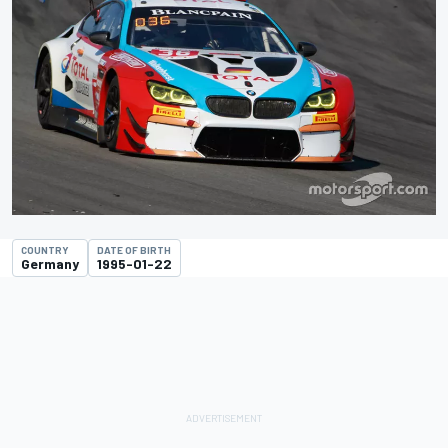
COUNTRY
DATE OF BIRTH
Germany
1995-01-22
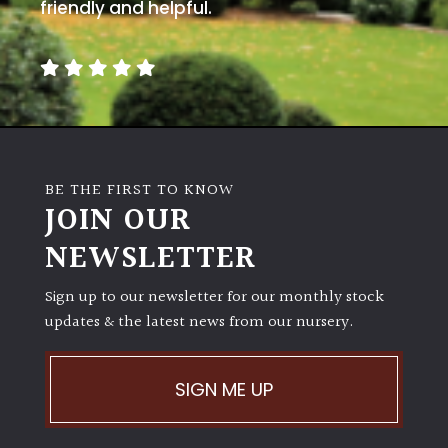
away
friendly and helpful.
with
murder)
LIGHT
Full
Sun
BE THE FIRST TO KNOW
(Space
JOIN OUR
and
Light)
NEWSLETTER
Semi-
Sign up to our newsletter for our monthly stock
Shade
(Dappled)
updates & the latest news from our nursery.
Shade
SIGN ME UP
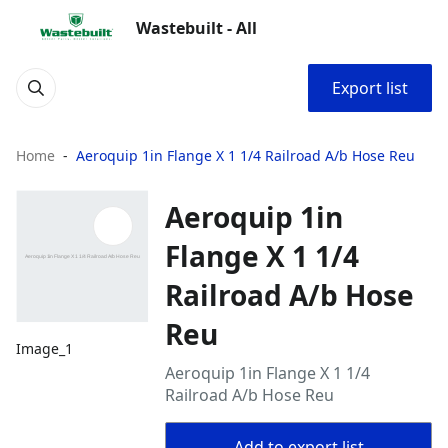
Wastebuilt - All
Export list
Home
Aeroquip 1in Flange X 1 1/4 Railroad A/b Hose Reu
Aeroquip 1in
Flange X 1 1/4
Railroad A/b Hose
Reu
Image_1
Aeroquip 1in Flange X 1 1/4
Railroad A/b Hose Reu
Add to export list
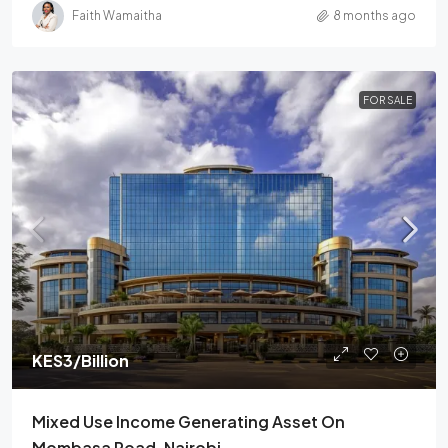
Faith Wamaitha
8 months ago
FOR SALE
KES3
/Billion
Mixed Use Income Generating Asset On
Mombasa Road, Nairobi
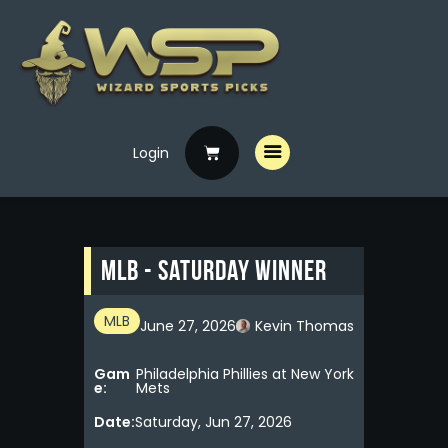
Login
Home
Free Picks
Premium Picks
MLB - Saturday Winner
Specials
Handicappers
MLB
June 27, 2026
Kevin Thomas
Gam
Philadelphia Phillies at New York
e:
Mets
Date:
Saturday, Jun 27, 2026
^^^^^^^^^^^^^^^^
Restate each entry word for word; pictures stay out of the copy.

COUNTRY
DATE OF BIRTH
Germany
1995-01-22
away
friendly and helpful.
with
murder)
LIGHT
Full
Sun
BE THE FIRST TO KNOW
(Space
JOIN OUR
and
Light)
NEWSLETTER
Semi-
Sign up to our newsletter for our monthly stock
Shade
(Dappled)
updates & the latest news from our nursery.
Shade
SIGN ME UP
Wastebuilt - All
Export list
Home
Aeroquip 1in Flange X 1 1/4 Railroad A/b Hose Reu
Aeroquip 1in
Flange X 1 1/4
Railroad A/b Hose
Reu
Image_1
Aeroquip 1in Flange X 1 1/4
Railroad A/b Hose Reu
Add to export list
Faith Wamaitha
8 months ago
FOR SALE
KES3
/Billion
Mixed Use Income Generating Asset On
Mombasa Road, Nairobi
Login
Home
Free Picks
Premium Picks
MLB - Saturday Winner
Specials
Handicappers
MLB
June 27, 2026
Kevin Thomas
Gam
Philadelphia Phillies at New York
e:
Mets
Date:
Saturday, Jun 27, 2026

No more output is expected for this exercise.